Анна опросила своих дам и всех, кто спал в пределах слышимости от миссис Эстли, но никто не признался в том, что ночью лил слезы. Анна им поверила. Загадка, да и только. Неужели в замке и правда живет привидение? Был ли то плач Анны, страдавшей от невозможности подарить дочери материнскую любовь?
Дни летели быстро. Стенаний по ночам больше никто не слышал, и очень скоро Елизавета уже делала прощальный реверанс.
— Ваша милость должны приехать еще, — сказала ей Анна. — Ваш визит доставил мне большое удовольствие. Надеюсь, вы будете вспоминать обо мне как о своей подруге.
— Буду, миледи, — горячо обещала Елизавета, протягивая руку, как для поцелуя.
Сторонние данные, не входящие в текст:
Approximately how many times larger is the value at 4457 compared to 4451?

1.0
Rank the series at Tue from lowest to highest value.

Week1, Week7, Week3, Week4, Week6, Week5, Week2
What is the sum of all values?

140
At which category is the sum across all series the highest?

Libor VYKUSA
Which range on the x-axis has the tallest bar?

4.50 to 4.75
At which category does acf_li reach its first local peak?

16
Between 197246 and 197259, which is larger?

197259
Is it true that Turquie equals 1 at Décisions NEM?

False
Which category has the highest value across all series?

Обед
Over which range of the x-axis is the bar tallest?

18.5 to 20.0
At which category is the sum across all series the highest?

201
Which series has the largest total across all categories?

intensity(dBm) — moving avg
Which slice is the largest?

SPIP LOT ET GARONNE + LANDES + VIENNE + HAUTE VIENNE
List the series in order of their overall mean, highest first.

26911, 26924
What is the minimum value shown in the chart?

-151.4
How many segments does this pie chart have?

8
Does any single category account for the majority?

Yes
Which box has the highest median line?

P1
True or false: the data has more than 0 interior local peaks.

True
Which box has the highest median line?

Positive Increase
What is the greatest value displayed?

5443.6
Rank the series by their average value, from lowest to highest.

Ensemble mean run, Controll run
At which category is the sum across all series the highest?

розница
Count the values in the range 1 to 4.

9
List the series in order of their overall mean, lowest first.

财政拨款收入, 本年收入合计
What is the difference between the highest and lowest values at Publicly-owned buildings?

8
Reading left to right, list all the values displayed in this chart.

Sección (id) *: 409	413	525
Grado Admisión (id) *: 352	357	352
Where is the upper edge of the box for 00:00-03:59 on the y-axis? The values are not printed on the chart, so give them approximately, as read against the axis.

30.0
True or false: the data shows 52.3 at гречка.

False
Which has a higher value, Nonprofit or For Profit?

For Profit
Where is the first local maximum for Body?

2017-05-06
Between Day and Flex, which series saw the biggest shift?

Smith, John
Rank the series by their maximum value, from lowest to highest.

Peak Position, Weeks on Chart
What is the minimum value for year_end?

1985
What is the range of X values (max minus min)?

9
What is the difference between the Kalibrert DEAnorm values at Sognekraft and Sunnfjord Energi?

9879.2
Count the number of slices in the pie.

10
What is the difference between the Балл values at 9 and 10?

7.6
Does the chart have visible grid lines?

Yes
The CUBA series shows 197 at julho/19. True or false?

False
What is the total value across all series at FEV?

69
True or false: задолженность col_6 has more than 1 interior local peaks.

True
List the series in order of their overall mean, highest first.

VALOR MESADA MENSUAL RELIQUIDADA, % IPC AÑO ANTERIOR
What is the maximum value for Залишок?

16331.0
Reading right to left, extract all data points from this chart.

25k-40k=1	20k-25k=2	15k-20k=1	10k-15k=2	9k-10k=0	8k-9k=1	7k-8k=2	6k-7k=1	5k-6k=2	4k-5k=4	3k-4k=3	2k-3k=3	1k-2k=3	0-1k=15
Но Анна проигнорировала этот жест, наклонилась, тепло обняла девочку и расцеловала ее, добавив на прощание:
— Возвращайтесь скорее!
В тот же день после отъезда Елизаветы Анна сидела на своем любимом месте в саду, наслаждалась солнышком и редким моментом уединения, как вдруг сзади, из-за живой изгороди, донеслась чьи-то сердитые голоса. Это были супруги фон Вилих.
— Я любил вас! — услышала Анна голос Отто. — Любил всем сердцем, вы же обращались со мной как с ничтожеством, как с грязью у себя под ногами. А теперь удивляетесь, что я не хочу находиться с вами рядом?
— Я была для вас просто трофеем, которым можно хвастаться всему миру, — резко возразила Ханна. — Вернер любит меня саму.
Вернер? Вернер фон Гимних, виночерпий Анны? Он был по-своему хорош собой, но далеко не так красив, как Отто.
— Я любил вас по-настоящему, — повторил Отто, как будто сквозь сжатые зубы, — но вы предпочли изменить мне, а теперь пытаетесь оправдать свой поступок, взвалив вину на меня. Ну вот что, Ханна, я больше ничего не желаю слушать. Вы не стоите моей любви.